> **Work instruction 1**: In the article about Caribbean men and gender, who wrote the book in which the idea that the region's men have been marginalized first appeared?
> **Work instruction 2**: Write out, word for word, the part of the article about Caribbean men and gender that opens with the words containing "After a while" and closes with "forced on him.".
Extracted text below:
Development & Aid, Headlines, Latin America & the Caribbean, Population

CARIBBEAN-GENDER: Debunking the Male Marginalisation Myth

Misha Lobban

KINGSTON, Apr 30 1996 (IPS) - The two men surveyed the selection of electronic gadgets prominently displayed in the store, fascinated by the variety and the touted functions.

Perhaps it was the price tag on the merchandise that switched the conversation from the gadgets to the deepest concern of one of the men’s heart.

“Sheila get another promotion,” he says, a shadow of despair crossing his face. “She earning twice my salary.”

After a while he continues: “Before the children would come to me for money and as the man of the house I would pay the bills. Now she take over everything because she can afford to. I feel so useless.”

His friend thought that the promotion was a good thing and so was the woman’s increased ability to contribute to the household. Not so the husband. He resents his wife’s success and the readjustments it has forced on him.

The scene from the play “Man Talk” currently showing here, is far more than the work of someone’s imagination. Many in the audience were able to identify with the two men and the absent woman because that kind of situation is common in the Caribbean today.

Over the last 30 years the region’s women have educated themselves and moved up solidly through the labour force. They are thick in the middle management division and there is a smattering in top management.

Their corresponding movement up the socio-economic ladder has so alarmed men that the current myth is that the region’s men have become marginalised, in almost all spheres that they once controlled.

The idea first appeared in a book written by Jamaican educator Errol Miller at the beginning of the decade and which looked at the disappearance of males from the teaching profession.

The play “Man Talk” speaks to the notion of the disappearing Caribbean he-man and captures the changing construction of gender relations and the dilemma facing regional men.

At the same time “Man Talk” has been playing to sold out audiences, regional intellectuals on the Mona campus of the University of the West Indies (UWI) have been pondering, in their own inimitable fashion, whether or not the Caribbean male was an endangered species.

The consensus was –“it’s all a myth”. The intellectuals studied the condition of men from all angles; from health, economics, job prospects and salaries and attitude to family life, stacking it up against the situation of women.
End of Extracted text.
Given data below:
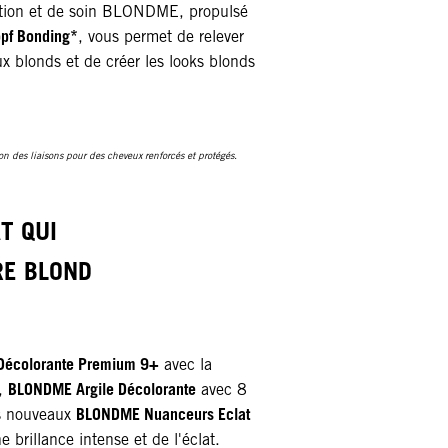
ation et de soin BLONDME, propulsé
pf Bonding*
, vous permet de relever
ux blonds et de créer les looks blonds
on des liaisons pour des cheveux renforcés et protégés.
T QUI
E BLOND
écolorante Premium 9+
avec la
BLONDME Argile Décolorante
t,
avec 8
BLONDME Nuanceurs Eclat
os nouveaux
 brillance intense et de l'éclat.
End of Given data.
> **Reply 1**: Jamaican educator Errol Miller.

> **Reply 2**:
After a while he continues: “Before the children would come to me for money and as the man of the house I would pay the bills. Now she take over everything because she can afford to. I feel so useless.”

His friend thought that the promotion was a good thing and so was the woman’s increased ability to contribute to the household. Not so the husband. He resents his wife’s success and the readjustments it has forced on him.